Stay away from cryptocurrencies—for now.
While none of them appear to be "going to the moon" like we all thought or hoped they might back in 2021, they have also become a primary source of revenue for scammers looking to take advantage of the popularity of crypto.
The FBI released a Private Industry Notification detailing how cybercriminals are creating fraudulent crypto apps to trick investors into giving them their money.
It says these fraudsters are "claiming to offer legitimate cryptocurrency investment services, and convincing investors to download fraudulent mobile apps, which the cyber criminals have used with increasing success over time to defraud the investors of their cryptocurrency."
A total of 244 victims have been identified, with approximately $42.7 million in losses associated with this activity.
The FBI asks that if any financial institutions or investors believe they have been defrauded through a scam like this to contact the FBI via the Internet Crime Complaint Center (IC3) or their local FBI field office.
Examples of fake crypto apps
One thing the FBI points out is how good these fake apps are at impersonating the real deal. Cybercriminals use the names, logos, and any other identifying information they can use to make an app appear legitimate. Some even use information like what the FBI is citing in this notification to appear even more real.
As an investor, if you visited a fraudulent website that told you to beware of cybercriminals, wouldn't you think that site is legitimate?
The FBI provides three specific examples of this type of cybercrime:
- "Between 22 December 2021 and 7 May 2022, unidentified cyber criminals purporting to be a legitimate US financial institution defrauded at least 28 victims of approximately $3.7 million. The cyber criminals convinced victims to download an app that used the
name and logo of an actual US financial institution and deposit cryptocurrency into wallets associated with the victims' accounts on the app. When 13 of the 28 victims attempted to withdraw funds from the app, they received an email stating they had to pay taxes on their investments before making withdrawals. After paying the supposed tax, the victims remained unable to withdraw funds."
- "Between 4 October 2021 and 13 May 2022, cyber criminals operating under the company name YiBit1 defrauded at least four victims of approximately $5.5 million. The cyber criminals convinced the victims to download the YiBit app and deposit cryptocurrency into wallets associated with the victims' YiBit accounts. Following these deposits, 17 victims received an email stating they had to pay taxes on their investments before withdrawing funds; all 4 victims could not withdraw funds through the app."

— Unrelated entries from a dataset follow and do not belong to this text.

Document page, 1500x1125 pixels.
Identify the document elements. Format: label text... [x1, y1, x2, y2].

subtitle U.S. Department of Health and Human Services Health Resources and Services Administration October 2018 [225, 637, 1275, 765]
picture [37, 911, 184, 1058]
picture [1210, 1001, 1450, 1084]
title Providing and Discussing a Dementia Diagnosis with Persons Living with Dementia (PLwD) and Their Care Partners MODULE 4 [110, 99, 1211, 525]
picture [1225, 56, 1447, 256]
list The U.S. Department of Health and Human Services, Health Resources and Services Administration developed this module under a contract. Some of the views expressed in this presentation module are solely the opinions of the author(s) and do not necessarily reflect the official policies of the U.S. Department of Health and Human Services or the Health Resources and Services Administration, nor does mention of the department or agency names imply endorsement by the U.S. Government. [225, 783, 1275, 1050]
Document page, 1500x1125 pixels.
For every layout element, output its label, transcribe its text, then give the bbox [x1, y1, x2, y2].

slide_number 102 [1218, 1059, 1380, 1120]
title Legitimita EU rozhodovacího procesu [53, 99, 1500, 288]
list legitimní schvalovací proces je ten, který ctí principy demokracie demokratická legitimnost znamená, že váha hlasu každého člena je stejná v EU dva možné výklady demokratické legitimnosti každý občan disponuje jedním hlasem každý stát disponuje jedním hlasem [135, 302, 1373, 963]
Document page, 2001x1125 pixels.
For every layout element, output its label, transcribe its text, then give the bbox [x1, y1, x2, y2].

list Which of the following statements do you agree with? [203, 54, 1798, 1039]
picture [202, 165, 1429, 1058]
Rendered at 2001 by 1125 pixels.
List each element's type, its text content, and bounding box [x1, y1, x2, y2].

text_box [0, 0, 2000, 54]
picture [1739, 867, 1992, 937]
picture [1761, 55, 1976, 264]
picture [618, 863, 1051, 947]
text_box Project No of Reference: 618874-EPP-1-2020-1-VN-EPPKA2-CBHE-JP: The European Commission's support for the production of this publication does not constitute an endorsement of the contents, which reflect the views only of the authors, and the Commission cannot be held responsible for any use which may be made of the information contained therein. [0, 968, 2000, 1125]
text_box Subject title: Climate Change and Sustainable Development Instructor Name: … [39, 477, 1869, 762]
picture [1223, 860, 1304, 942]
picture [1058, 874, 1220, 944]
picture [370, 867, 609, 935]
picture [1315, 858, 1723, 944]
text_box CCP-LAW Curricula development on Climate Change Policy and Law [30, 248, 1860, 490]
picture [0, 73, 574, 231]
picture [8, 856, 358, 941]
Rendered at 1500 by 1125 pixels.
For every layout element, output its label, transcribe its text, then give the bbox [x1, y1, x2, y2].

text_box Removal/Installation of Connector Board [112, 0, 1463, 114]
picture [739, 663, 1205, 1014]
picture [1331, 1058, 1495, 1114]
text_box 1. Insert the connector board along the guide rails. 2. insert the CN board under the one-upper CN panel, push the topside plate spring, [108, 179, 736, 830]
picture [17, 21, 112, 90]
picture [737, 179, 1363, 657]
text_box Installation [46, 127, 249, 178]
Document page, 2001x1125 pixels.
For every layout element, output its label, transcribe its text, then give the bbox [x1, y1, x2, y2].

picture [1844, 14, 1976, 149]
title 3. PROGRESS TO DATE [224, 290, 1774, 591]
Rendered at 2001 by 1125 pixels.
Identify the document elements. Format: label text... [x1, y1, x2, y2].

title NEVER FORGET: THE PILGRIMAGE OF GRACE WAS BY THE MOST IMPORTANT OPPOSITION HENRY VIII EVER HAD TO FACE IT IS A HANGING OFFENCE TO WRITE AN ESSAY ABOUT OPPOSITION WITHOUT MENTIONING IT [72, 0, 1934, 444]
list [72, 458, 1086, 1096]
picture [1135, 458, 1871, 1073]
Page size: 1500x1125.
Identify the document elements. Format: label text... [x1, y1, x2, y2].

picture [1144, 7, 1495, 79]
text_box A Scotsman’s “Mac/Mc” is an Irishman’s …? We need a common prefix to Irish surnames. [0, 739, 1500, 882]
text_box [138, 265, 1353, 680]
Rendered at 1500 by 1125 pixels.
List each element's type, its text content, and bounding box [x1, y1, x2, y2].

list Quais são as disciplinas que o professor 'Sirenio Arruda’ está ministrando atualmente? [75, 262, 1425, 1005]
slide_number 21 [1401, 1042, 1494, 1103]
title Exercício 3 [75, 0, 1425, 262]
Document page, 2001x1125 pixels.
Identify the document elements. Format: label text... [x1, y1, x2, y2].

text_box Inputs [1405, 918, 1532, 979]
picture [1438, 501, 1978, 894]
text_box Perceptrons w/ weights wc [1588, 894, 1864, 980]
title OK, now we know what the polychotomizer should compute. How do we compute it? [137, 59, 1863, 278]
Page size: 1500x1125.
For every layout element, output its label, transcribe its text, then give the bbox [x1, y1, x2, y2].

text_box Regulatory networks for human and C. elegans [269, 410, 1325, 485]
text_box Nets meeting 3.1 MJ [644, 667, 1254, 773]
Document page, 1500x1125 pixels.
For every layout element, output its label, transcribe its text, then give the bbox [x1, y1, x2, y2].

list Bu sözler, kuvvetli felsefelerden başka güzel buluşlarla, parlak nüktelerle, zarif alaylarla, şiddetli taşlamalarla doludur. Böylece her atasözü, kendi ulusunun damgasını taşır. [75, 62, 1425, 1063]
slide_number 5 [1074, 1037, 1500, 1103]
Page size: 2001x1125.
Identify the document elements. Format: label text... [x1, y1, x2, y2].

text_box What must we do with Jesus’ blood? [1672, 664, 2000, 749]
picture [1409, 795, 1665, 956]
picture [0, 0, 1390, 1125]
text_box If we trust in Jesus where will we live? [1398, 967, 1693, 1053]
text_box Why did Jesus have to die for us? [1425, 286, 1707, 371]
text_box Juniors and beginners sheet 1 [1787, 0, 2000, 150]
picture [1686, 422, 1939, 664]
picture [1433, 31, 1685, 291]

- "Between 1 November and 26 November 2021, cyber criminals operating under the company name Supayos, AKA Supay2, defrauded two victims by instructing them to download the Supay app and make multiple cryptocurrency deposits into wallets
associated with their Supay accounts. In November 2021, the cyber criminals told one victim he was enrolled in a program requiring a minimum balance of $900,000 without his consent; upon trying to cancel the subscription, the victim was instructed to deposit the requested funds or have all assets frozen."
Protect yourself against crypto scams
As always, the best way to defend against cybercrime and crypto scams is to practice proper cyber hygiene. Use strong passwords, change them often, implement MFA, know what scams look like, and verify the legitimacy of a site.
But to specifically defend against the type of crypto scams described above by the FBI, the organization provides three recommendations for investors:
- "Be wary of unsolicited requests to download investment applications, especially from individuals you have not met in person or whose identity you have not verified. Take steps to verify an individual's identity before providing them with personal information
or relying on their investment advice."
- "Verify an app is legitimate before downloading it by confirming the company offering the app actually exists, identifying whether the company or app has a website, and ensuring any financial disclosures or documents are tailored to the app’s purpose and the proposed financial activity."
- "Treat applications with limited and/or broken functionality with skepticism."